Tag team
- Members: Kaz Hayashi Yang Jamie-San Leia Meow (valet)
- Billed heights: 5 ft 9 in (1.75 m) each
- Debut: 2000
- Disbanded: 2005

= Jung Dragons =

Professional wrestling tag team

The Jung Dragons were a professional wrestling faction and tag team. Originally formed in World Championship Wrestling, the Dragons consisted of Kaz Hayashi, Yang and Jamie-San, and their manager Leia Meow. The Jung Dragons were notable for their high-flying, cruiserweight wrestling style and somewhat humorous Asian theme. However, Jamie-San, the only Caucasian in the group, was given the Japanese title of "San" and wore a black mask in order to conceal the fact that he was not Asian.

==History==
The group was put together in early 2000 by Jimmy Hart. He wanted to give the young talents a chance to tighten their skills in a feud with 3 Count, another young group formed by Hart, on WCW's lower rate program Saturday Night. According to Hart, he also bought the Jung Dragon ring attire and worked with WCW's seamstress to give them their logo. Booker Kevin Sullivan was so impressed with the group that he immediately put them on WCW's prime program, Nitro.

The Jung Dragons made their pay-per-view debut at New Blood Rising, losing a ladder match against 3 Count. From there, they participated in various tag team match types at Mayhem, Starrcade, Sin, and SuperBrawl Revenge and added a manager in Leia Meow.
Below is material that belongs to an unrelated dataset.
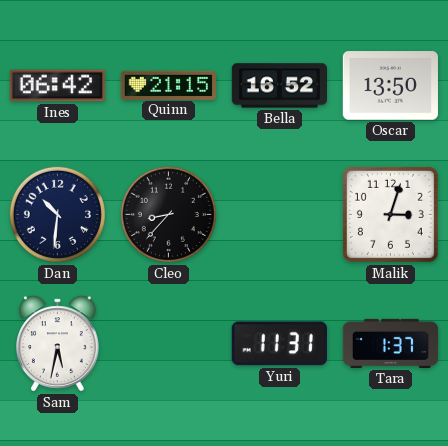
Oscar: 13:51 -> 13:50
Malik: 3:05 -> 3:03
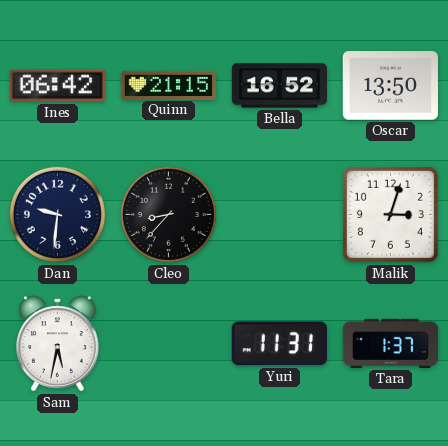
Dan: 10:31 -> 9:31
While the Dragons only scored one victory throughout these major events, the stable remained relatively popular up until the closure of WCW in 2001.

===Split===
By late 2000, both the Jung Dragons and 3 Count had begun falling apart. Jamie-San departed from the Jung Dragons, during which he unmasked and was renamed to Jamie Knoble, and formed a tag team with ex-3 Count member Evan Karagias. The two competed with the remaining members of 3 Count and the Jung Dragons. Finally, in early 2001, WCW was purchased by top competitor World Wrestling Federation, ultimately ending the Jung Dragons.

Following the closure of WCW, Jamie-San and Yang went on to work for World Wrestling Entertainment (the former World Wrestling Federation) as Jamie Noble and Akio, respectively. Noble won the Cruiserweight Championship shortly after his WWE debut and Akio found partial success as an ally of Tajiri before both were released in 2004 and 2005, respectively. After being released, Noble competed in Ring of Honor before being rehired in 2005, while Yang and Hayashi reformed the Jung Dragons before Yang was rehired in 2006 under the ring name Jimmy Wang Yang. Hayashi returned to Japan and has since become a staple of All Japan Pro Wrestling's junior heavyweight division while Leia retired from wrestling in 2002.